## Exercise prompt
Render the item lines from the one containing "phylum: Tracheophyta" through the one containing "scientific name: Ilex crenata", both ends included, as a Markdown table. Use the columns Row and Entry, give each line a row number, and leave out any blank lines.

## Input rows
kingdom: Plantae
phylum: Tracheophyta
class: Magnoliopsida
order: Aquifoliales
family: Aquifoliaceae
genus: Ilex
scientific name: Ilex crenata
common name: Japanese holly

==

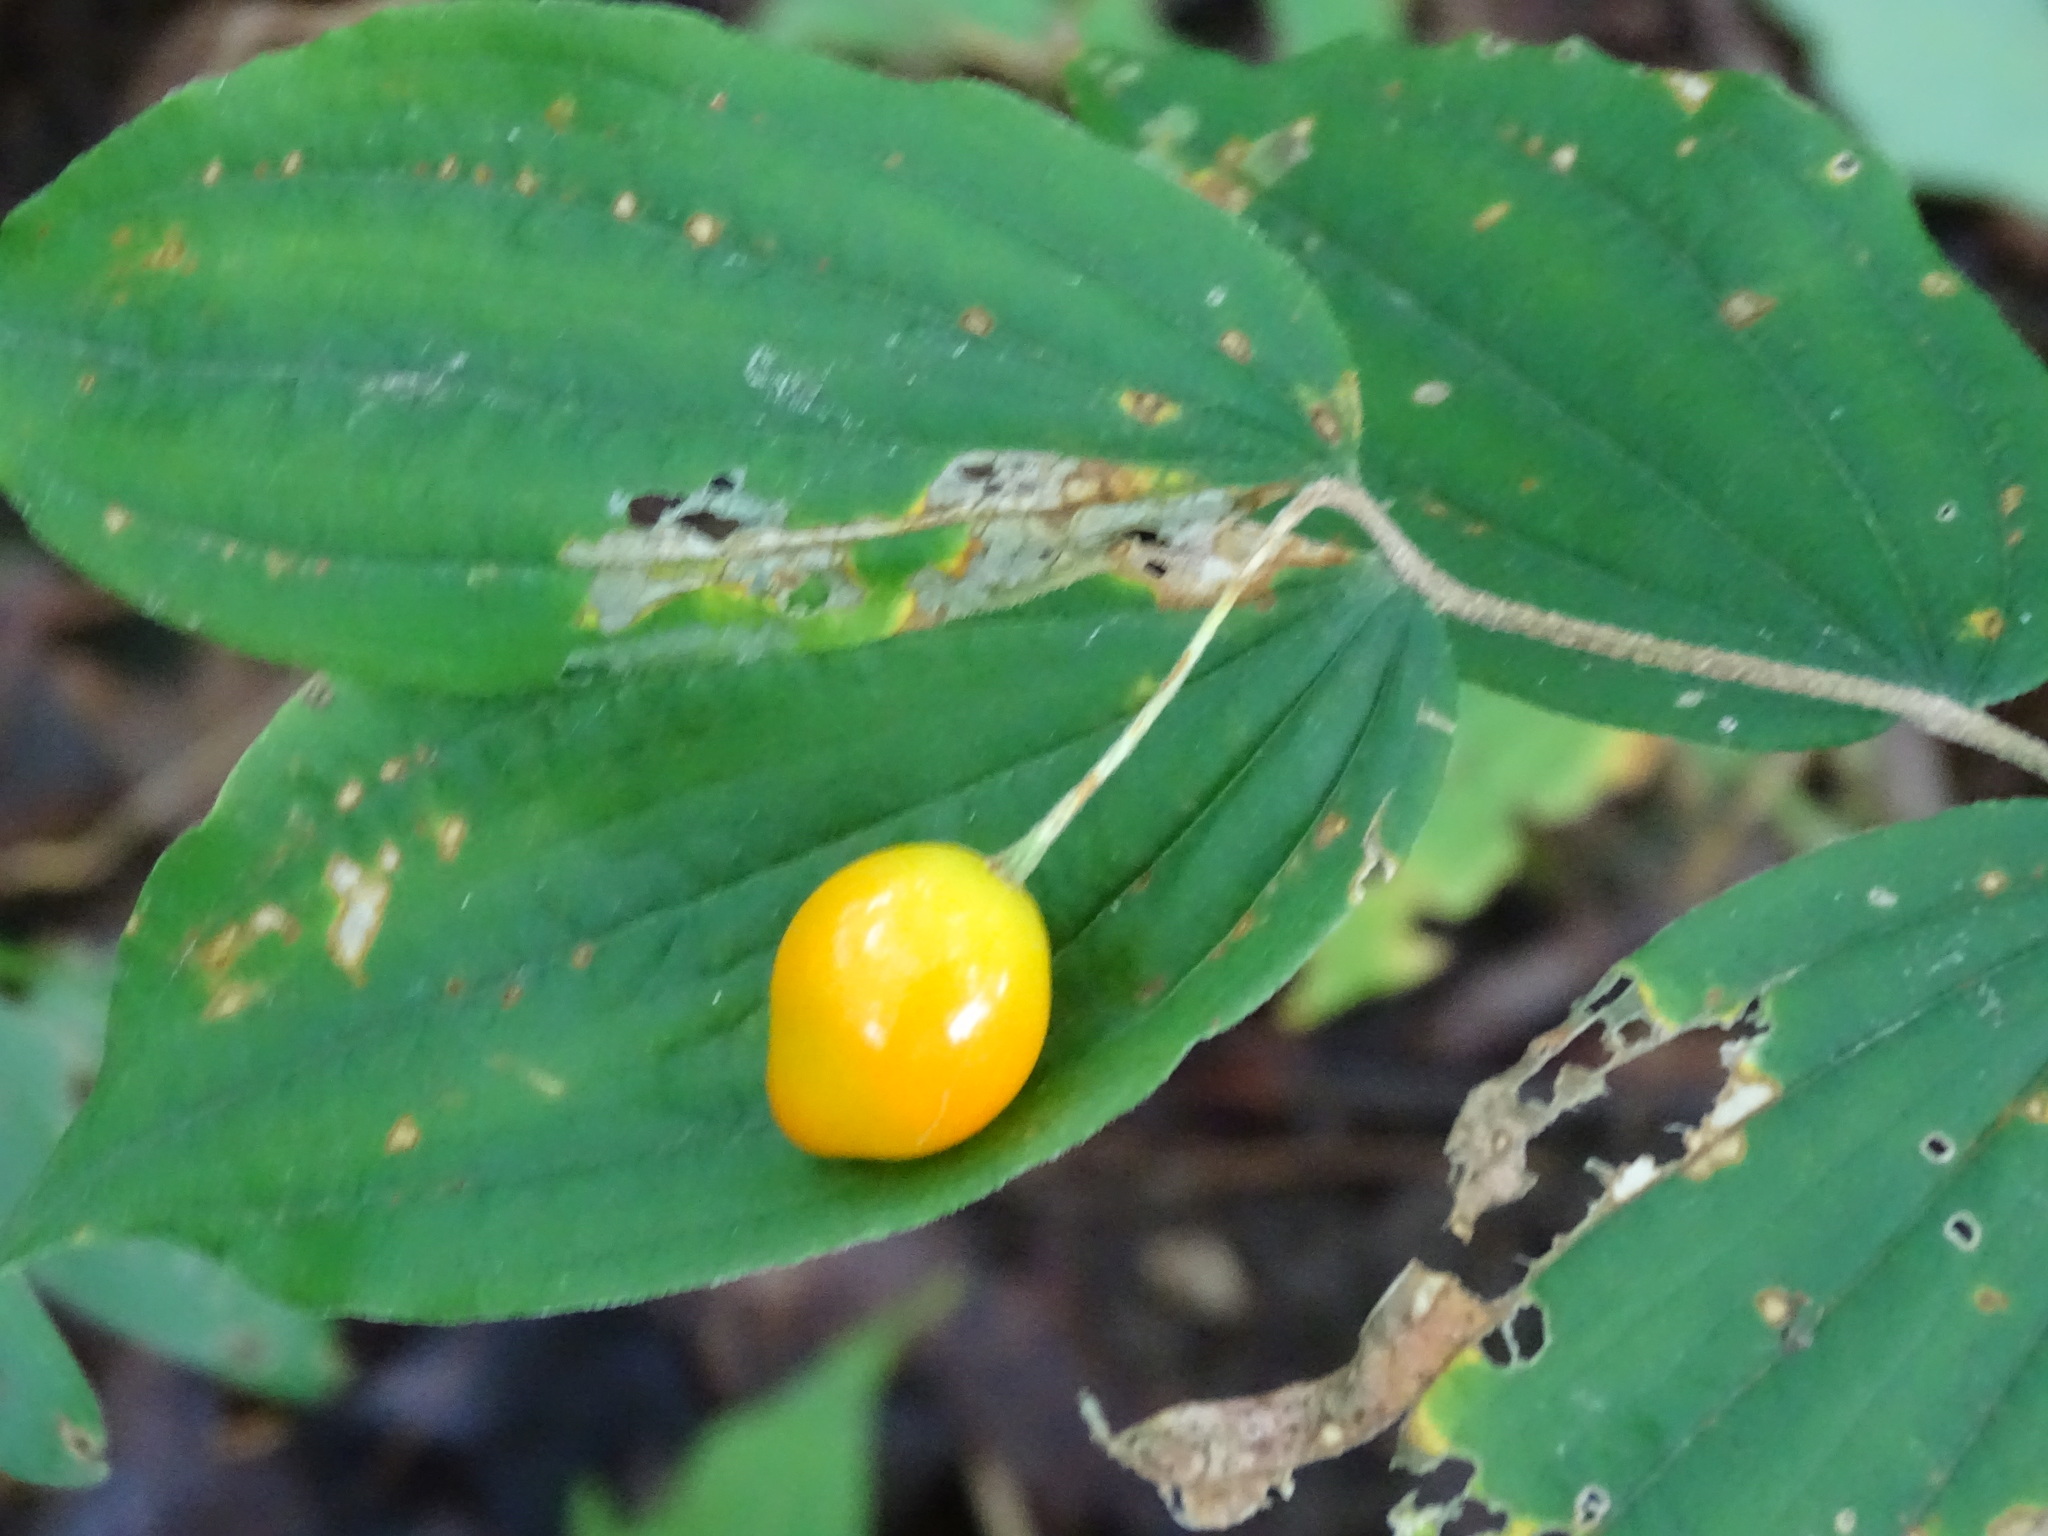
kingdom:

## Answer to the task
| Row | Entry |
|---|---|
| 1 | phylum: Tracheophyta |
| 2 | class: Magnoliopsida |
| 3 | order: Aquifoliales |
| 4 | family: Aquifoliaceae |
| 5 | genus: Ilex |
| 6 | scientific name: Ilex crenata |